------ SOURCE RECORDS ------

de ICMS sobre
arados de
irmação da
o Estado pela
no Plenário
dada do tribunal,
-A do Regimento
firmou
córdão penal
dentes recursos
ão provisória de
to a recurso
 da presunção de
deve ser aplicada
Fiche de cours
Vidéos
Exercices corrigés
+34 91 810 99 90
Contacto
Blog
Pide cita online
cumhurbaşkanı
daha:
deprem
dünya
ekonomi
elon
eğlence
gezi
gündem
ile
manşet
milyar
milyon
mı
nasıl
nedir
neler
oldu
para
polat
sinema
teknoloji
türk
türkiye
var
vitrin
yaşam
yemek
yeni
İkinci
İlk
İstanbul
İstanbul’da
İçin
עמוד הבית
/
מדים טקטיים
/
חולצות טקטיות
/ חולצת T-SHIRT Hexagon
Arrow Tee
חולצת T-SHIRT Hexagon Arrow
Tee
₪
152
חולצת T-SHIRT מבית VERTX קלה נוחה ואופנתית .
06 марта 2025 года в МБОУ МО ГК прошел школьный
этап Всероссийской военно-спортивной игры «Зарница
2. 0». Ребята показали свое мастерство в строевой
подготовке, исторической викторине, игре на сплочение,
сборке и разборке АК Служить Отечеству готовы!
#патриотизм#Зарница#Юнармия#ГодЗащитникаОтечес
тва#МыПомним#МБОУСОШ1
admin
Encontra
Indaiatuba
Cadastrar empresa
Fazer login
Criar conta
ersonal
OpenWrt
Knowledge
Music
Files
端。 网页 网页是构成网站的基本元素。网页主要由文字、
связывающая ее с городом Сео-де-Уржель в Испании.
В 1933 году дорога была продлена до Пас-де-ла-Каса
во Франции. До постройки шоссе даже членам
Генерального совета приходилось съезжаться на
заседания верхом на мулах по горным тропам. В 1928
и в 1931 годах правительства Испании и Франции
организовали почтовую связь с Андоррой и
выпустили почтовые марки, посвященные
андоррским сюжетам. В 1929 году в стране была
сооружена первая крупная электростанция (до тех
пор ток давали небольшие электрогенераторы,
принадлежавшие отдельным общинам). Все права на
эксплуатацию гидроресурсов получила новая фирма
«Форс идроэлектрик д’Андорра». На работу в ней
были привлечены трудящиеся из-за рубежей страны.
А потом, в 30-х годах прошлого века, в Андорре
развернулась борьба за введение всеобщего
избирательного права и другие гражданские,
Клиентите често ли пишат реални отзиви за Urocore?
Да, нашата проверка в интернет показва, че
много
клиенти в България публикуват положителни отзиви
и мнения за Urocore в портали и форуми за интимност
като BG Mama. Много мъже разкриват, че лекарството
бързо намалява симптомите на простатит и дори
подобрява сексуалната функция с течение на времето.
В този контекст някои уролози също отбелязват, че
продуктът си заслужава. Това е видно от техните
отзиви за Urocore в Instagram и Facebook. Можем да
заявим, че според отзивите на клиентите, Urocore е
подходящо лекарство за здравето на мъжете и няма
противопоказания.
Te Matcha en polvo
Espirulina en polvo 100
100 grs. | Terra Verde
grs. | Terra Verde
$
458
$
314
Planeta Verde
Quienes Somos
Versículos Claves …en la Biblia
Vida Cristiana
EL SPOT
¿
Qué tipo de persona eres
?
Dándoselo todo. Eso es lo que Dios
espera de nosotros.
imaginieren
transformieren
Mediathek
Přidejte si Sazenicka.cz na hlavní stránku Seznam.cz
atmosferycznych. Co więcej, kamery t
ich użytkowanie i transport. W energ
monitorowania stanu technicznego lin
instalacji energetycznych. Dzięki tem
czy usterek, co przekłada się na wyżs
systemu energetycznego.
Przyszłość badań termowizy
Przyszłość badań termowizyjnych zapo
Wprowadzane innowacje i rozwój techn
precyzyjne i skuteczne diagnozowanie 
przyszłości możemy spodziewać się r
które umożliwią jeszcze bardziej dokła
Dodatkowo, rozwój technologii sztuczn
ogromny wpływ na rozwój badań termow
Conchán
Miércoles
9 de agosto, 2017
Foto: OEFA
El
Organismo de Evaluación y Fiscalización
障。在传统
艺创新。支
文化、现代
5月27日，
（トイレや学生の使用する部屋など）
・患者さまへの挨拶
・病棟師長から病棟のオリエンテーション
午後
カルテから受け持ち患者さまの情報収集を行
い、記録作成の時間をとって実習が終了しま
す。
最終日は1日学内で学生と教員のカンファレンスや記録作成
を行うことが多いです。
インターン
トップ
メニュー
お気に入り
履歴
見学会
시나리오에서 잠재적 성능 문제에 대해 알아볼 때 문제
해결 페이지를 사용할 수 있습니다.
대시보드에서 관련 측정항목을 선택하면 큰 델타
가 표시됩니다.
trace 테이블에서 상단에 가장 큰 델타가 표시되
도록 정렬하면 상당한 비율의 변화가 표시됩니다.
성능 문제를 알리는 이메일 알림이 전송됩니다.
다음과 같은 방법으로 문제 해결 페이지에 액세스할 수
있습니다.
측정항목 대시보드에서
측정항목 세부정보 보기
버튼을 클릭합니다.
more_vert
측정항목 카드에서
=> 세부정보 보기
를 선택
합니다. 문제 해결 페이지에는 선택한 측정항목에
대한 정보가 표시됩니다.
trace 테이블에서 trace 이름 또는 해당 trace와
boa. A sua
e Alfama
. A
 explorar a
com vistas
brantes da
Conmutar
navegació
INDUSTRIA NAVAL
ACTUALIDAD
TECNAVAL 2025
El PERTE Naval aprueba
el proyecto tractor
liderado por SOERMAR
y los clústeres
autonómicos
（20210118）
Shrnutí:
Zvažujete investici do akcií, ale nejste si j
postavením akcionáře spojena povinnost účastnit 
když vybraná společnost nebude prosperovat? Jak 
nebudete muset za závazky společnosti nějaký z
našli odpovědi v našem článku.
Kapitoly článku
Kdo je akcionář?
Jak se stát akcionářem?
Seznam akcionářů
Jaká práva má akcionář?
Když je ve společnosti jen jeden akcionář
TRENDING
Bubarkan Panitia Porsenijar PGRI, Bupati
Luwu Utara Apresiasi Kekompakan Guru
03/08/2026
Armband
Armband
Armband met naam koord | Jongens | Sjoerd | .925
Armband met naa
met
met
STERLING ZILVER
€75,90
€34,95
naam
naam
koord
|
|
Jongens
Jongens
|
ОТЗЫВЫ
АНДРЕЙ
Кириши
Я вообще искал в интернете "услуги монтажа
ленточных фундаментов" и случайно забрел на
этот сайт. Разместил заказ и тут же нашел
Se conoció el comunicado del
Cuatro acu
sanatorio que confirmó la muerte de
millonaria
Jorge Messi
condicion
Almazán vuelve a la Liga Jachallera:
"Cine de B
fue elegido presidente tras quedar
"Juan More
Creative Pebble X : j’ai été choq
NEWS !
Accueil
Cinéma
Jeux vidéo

------

In exact wording, restate the lines of the data above from the first through the one holding "В 1933 году", and stop after that line.

**ANSWER BOX:**
de ICMS sobre
arados de
irmação da
o Estado pela
no Plenário
dada do tribunal,
-A do Regimento
firmou
córdão penal
dentes recursos
ão provisória de
to a recurso
 da presunção de
deve ser aplicada
Fiche de cours
Vidéos
Exercices corrigés
+34 91 810 99 90
Contacto
Blog
Pide cita online
cumhurbaşkanı
daha:
deprem
dünya
ekonomi
elon
eğlence
gezi
gündem
ile
manşet
milyar
milyon
mı
nasıl
nedir
neler
oldu
para
polat
sinema
teknoloji
türk
türkiye
var
vitrin
yaşam
yemek
yeni
İkinci
İlk
İstanbul
İstanbul’da
İçin
עמוד הבית
/
מדים טקטיים
/
חולצות טקטיות
/ חולצת T-SHIRT Hexagon
Arrow Tee
חולצת T-SHIRT Hexagon Arrow
Tee
₪
152
חולצת T-SHIRT מבית VERTX קלה נוחה ואופנתית .
06 марта 2025 года в МБОУ МО ГК прошел школьный
этап Всероссийской военно-спортивной игры «Зарница
2. 0». Ребята показали свое мастерство в строевой
подготовке, исторической викторине, игре на сплочение,
сборке и разборке АК Служить Отечеству готовы!
#патриотизм#Зарница#Юнармия#ГодЗащитникаОтечес
тва#МыПомним#МБОУСОШ1
admin
Encontra
Indaiatuba
Cadastrar empresa
Fazer login
Criar conta
ersonal
OpenWrt
Knowledge
Music
Files
端。 网页 网页是构成网站的基本元素。网页主要由文字、
связывающая ее с городом Сео-де-Уржель в Испании.
В 1933 году дорога была продлена до Пас-де-ла-Каса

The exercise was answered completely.